Как все же телевидение, кинематограф и доставка пиццы на дом смягчили нравы! Теперь публичная казнь продолжает собирать приличную толпу, но размер ее зависит от погоды, цены на билет и программы телепередач на вечер.
Погода хорошая, в телепередачах, по обыкновению, сплошная смехопанорама, цены на билеты сходные – все совпало, чтобы посмотреть «Страсти Христовы» (The Passion of the Christ) Мэла Гибсона. Миллионы людей уже посмотрели и узнали, что Христа распяли просто от скуки.
Посещение или воздержание от просмотра этого фильма после интенсивной общественной дискуссии кажутся почти манифестацией гражданской позиции. Католики на местах осудили, в Ватикане одобрили, в Израиле сочли тысячью антисемитских ножей в спину народа-избранника, Союз православных граждан дал благословение.
Личное политбюро в голове и умение делить искусство на полезное и вредное – это вроде окопных вшей, неизбежное следствие сложных времен.
А что делать на «Страстях Христовых» человеку, не чувствующему себя заинтересованной стороной в споре идеологем и конфессий? Смотреть кино, конечно. Вопросы о том, что есть «Страсти Христовы», больше, чем фильм, или меньше, чем фильм, можно отложить на потом.
Прагматичный Гибсон снял историю последних двенадцати часов из жизни Христа так, словно не ел полжизни суси на голливудских холмах, а натурально питался жесткими акридами и диким медом в синайской пустыне или полусырой рыбой среди первых ирландских монахов. Это визионерское клокотание Гибсон-режиссер объяснил «стремлением к достоверности» — то-сё, латынь и арамейский, на которых снят фильм, дословное следование источникам, историческая реконструкция и все такое.
Не верьте. Вас приглашают на публичную казнь, и не пойти нельзя, потому что убивают Бога. И вот вы пришли, потому что выдался свободный вечер, потому что вам скучно или интересно, или вы любите щекотать душу искусством, как пришли двадцать столетий назад люди на Голгофу. И вот вы сидите и смотрите, как бичи разрывают плоть, как плевки стекают по разбитым губам, как гвозди пробивают руки. Упрекать «Страсти» в чрезмерной жестокости бессмысленно.
Толпа, просящая казни, и легионеры, смеха ради придумавшие терновый венец, просто развлекались, как умели, — ведь до бродвейских «Кошек», передачи «Аншлаг! Аншлаг!» и MTV было еще так далеко.
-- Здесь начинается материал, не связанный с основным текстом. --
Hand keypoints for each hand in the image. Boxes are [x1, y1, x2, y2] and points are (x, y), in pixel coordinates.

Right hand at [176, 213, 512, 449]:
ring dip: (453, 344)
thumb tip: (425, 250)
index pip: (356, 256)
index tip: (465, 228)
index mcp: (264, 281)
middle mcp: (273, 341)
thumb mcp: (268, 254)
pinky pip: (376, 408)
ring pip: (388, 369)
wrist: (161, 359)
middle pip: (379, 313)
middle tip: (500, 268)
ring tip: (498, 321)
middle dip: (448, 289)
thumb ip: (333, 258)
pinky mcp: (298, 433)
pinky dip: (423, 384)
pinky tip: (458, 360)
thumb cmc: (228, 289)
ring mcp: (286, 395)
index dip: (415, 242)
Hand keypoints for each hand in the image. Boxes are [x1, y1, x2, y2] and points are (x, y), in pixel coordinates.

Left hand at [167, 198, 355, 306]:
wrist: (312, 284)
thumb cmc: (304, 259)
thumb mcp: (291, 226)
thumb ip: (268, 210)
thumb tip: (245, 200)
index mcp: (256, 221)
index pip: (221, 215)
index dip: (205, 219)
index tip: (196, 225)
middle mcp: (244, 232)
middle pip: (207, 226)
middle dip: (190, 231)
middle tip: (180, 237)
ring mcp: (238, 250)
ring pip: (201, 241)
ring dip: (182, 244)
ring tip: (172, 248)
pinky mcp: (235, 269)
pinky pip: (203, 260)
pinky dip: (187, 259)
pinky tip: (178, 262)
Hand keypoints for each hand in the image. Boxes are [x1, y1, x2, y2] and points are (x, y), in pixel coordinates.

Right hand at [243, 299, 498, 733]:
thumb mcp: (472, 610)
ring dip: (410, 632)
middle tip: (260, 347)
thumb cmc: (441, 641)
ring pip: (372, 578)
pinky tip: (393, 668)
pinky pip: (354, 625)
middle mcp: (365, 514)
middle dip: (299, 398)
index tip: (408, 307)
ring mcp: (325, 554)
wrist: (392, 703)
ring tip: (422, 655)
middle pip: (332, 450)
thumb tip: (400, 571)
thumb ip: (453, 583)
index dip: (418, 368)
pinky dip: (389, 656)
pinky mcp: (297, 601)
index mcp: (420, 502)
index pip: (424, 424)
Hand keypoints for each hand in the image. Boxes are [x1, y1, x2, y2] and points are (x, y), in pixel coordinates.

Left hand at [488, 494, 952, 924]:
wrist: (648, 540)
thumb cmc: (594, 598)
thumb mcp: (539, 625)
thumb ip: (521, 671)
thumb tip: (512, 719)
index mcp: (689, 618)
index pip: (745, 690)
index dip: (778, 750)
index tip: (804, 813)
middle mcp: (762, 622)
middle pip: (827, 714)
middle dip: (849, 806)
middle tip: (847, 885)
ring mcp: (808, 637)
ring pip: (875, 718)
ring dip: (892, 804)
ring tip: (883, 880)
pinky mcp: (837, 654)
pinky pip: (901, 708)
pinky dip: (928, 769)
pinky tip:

И это, может быть, самое жуткое, что есть в фильме.
За достоверностью, к которой так стремился Гибсон, кинематографическое совершенство ленты как-то теряется – все сделано настолько без швов, что кажется очевидным, скользящий ритм картины не позволяет сосредоточиться на деталях. Очевидным – то есть бесконечно уместным – кажется Сатана, противоестественный холодный андрогин, сыгранный Розалиндой Челентано. Очевидным кажется сходящий с ума Иуда, затравленный демонами в обличии клыкастых детей-беспризорников. На нескольких сценах с Майей Моргенштерн, сыгравшей Деву Марию, успеваешь отметить, что перед тобой великая актриса, сумевшая парой точных жестов поднять фильм, – и снова соскальзываешь в повествование. Из мелких, не оговоренных евангелистами деталей, вроде короткой реплики или трупа осла, Гибсон ухитряется вылепить просторный объем для этой знакомой истории.
Занятно, что за пределами экрана нашлись свои Гестас и Дисмас. Два разбойника после просмотра фильма сдались полиции: один признался, что убил беременную подружку, другой – что взрывал бомбы в левацкие семидесятые. Неизвестно, будут ли они ходить к тюремному капеллану, окажется ли он кротким святым или поповской сволочью. Когда речь заходит о страсти и страстях, никогда не угадаешь, кто окажется у тебя в друзьях.
Занятно также, что признавшихся оказалось только двое. Впрочем, до России еще не дошло. «Страсти Христовы» выходят в прокат с 8 апреля в кинотеатрах «35мм», «5 звезд», «Пушкинский», сети «Формула кино».